Wednesday 1 August 2018

Green tea and red wine in metabolic illnesses

A recent study performed at the Tel Aviv University in Israel reveals that, over time, it is possible to treat congenital metabolic illnesses; the compounds used in the study were extracts from green tea and red wine.  

Most people with a congenital metabolic disease are born with a defective gene that results in a specific enzyme deficiency or an enzyme that is only limitedly effective. Because of this, certain substances are not or are insufficiently broken down, which leads to irreversible cell damage in cells that are susceptible to this.
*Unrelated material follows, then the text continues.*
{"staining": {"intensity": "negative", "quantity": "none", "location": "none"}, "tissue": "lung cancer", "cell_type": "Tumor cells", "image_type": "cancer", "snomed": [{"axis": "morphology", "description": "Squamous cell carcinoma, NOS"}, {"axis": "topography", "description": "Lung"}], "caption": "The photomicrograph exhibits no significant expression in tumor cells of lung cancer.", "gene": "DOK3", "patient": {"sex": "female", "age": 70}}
If effective treatment methods are not applied, currently the majority of patients have to follow a strict diet for their entire lives. 
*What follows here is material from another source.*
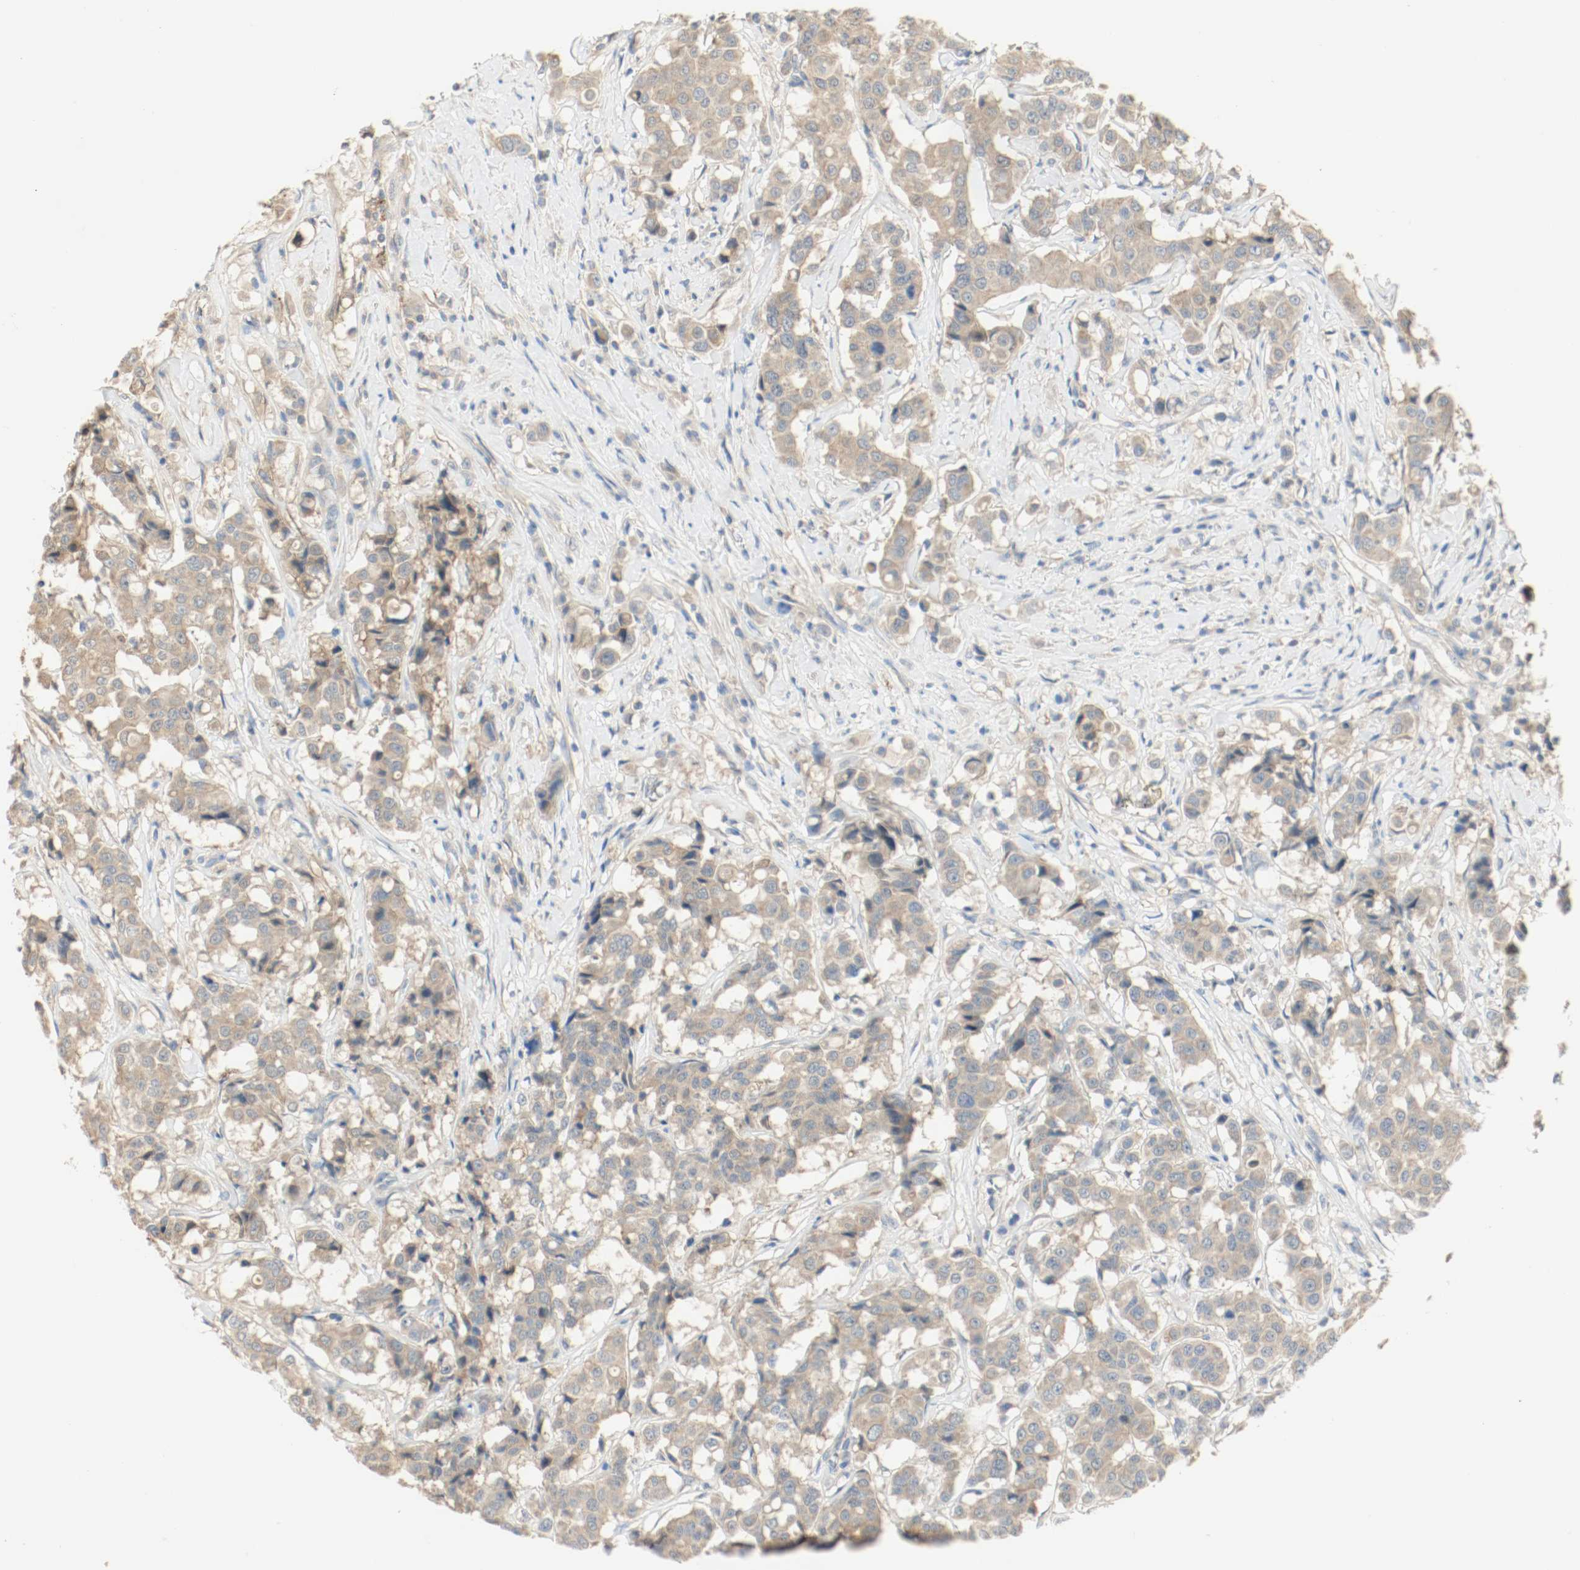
{"staining": {"intensity": "weak", "quantity": ">75%", "location": "cytoplasmic/membranous"}, "tissue": "breast cancer", "cell_type": "Tumor cells", "image_type": "cancer", "snomed": [{"axis": "morphology", "description": "Duct carcinoma"}, {"axis": "topography", "description": "Breast"}], "caption": "DAB immunohistochemical staining of human intraductal carcinoma (breast) shows weak cytoplasmic/membranous protein expression in about >75% of tumor cells. (brown staining indicates protein expression, while blue staining denotes nuclei).", "gene": "MELTF", "patient": {"sex": "female", "age": 27}}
The Israeli study published in Communications Chemistry, related to top journal Nature, reveals that certain compounds that occur naturally in green tea and red wine, block the formation of toxic substances. The researchers considered two compounds: epigallocatechin gallate (EGCG) found naturally in green tea and tannic acid found in red wine. The latter is known to prevent the formation of toxic amyloid structures that cause neurodegenerative disorders, such as Alzheimer’s and Parkinson’s disease. In the case of congenital metabolic diseases, toxic waste products accumulate in the body in an uncontrolled manner. This can cause severe developmental and psychological disorders. 


A known example of a rare congenital metabolic illness is phenylketonuria (PKU). In patients suffering from PKU there is one amino acid (phenylalanine) that leads to problems. The liver of these patients is not capable of breaking down and processing the amino acid. This results in phenylalanine accumulating in the blood and in high concentrations in the brain. This impedes the growth and development of the central nervous system. If left untreated, PKU can also lead to dementia and serious behavioural problems. The defective or missing enzyme is phenylalanine hydroxylase, which usually breaks down phenylalanine in the liver. 
Infants with PKU must adhere to a strict diet free of phenylalanine for the rest of their lives. If they don’t, they may face severe developmental problems. Many foods contain this amino acid. Following a diet that is free from phenylalanine is therefore very difficult.


Amyloid structures

The new study is based on two previous studies performed at the Tel Aviv laboratory of Professor Gazit. The first study revealed that phenylalanine is capable of self-assembly and the formation of amyloid structures such as those seen in Alzheimer’s and Parkinson’s disease and other neurodegenerative disorders. In people with other enzyme defects related to congenital metabolic illnesses, the second study showed that other intermediate products also have these properties. Both studies led to new insights being gained in terms of awareness and understanding of this disorder. A clear overlap seems to exist between neurodegenerative disorders and congenital metabolic illnesses.  
The researchers performed an in vitro study. In other words, EGCG and tannic acid were investigated using test tubes and culture systems. The two substances were tested for three metabolic products which accumulate in variations of congenital metabolic illnesses: adenine, tyrosine and phenylalanine. The results were favourable, because both EGCG and tannic acid blocked the formation of toxic amyloid structures. The researchers also used computer simulations to verify the mechanism that sets in motion the formation of compounds. 



The results were found to be very valuable due to the new insights into the formation and accumulation of undesirable metabolic products. This is not only relevant for congenital metabolic diseases, but also for neurodegenerative disorders. The tools that have been developed are ground-breaking and have an enormous potential in terms of tackling a wide range of disorders in the future.